Part of Criminal Justice and Police Bill – in a Public Bill Committee at 11:15 am on 15 February 2001.
I will ignore the division between Ministers about the value of being a lawyer.
Lawyers will remember that section 9 of the Criminal Justice Act 1967 was vital to all courses on the law of evidence. I do not know whether the Parliamentary Secretary—like myself and my hon. Friend the Member for North-East Hertfordshire—spent many hours studying the work of Professor Sir Rupert Cross, the leading authority on the law of evidence. One of the issues that is beloved of all textbook writers on section 9 of the Criminal Justice Act 1967 may not have been fully thought through by the Government. It could be akin to the point raised in relation to the last clause.
Subsection (6) states:
``statement to be tendered in evidence to be served before hearing on other parties to the proceedings'' and,
``service of the statement is to be taken to have been effected by or on behalf of the prosecutor.''
However, subsection (4) states:
``The statement is to be treated as properly served . . . even though the manner of service is not authorised by subsection (8)'' of section 9 of the Criminal Justice Act 1967. The Government are saying that the normal rules from section 9 of the 1967Act will be bypassed. The new law will provide an exception to that Act and a different procedure.
I can see why the Government want to do that. They are attempting to make handing over the short form of the notices a quick procedure. There is no doubt in our minds that that is laudable. However, Conservative Members—I have discussed the matter with my hon. Friend the Member for North-East Hertfordshire—are worried that the quick procedure might create a complex series of arguments to establish what is, and what is not, proper service of statements of evidence. The Government must convince us that they have consulted widely on exactly how the bypassing of section 9 of the 1967 Act will work. Are they confident that the first time that the short service of statements of evidence is tried and challenged for validity under the Human Rights Act, it will be upheld? I am not convinced that it will be.

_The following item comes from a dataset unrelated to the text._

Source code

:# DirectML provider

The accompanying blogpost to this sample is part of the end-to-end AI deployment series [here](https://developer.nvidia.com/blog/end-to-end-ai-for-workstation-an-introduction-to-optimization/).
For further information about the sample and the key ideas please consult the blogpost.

I have a dreadful fear that there may be a test case in which a distinguished human rights lawyer, such as Michael Mansfield QC, may be instructed. For example, the director of Liberty could be involved in a big demonstration and be wrongly issued with a fixed penalty notice. I cast no aspersions on that gentleman, but he would have access to the top human rights lawyers in the country. Are the Government satisfied that if he decided that the short form of service of statements of evidence needed to be challenged in a test case, the legislation would be fireproof and Human Rights Act-proof? I am not convinced.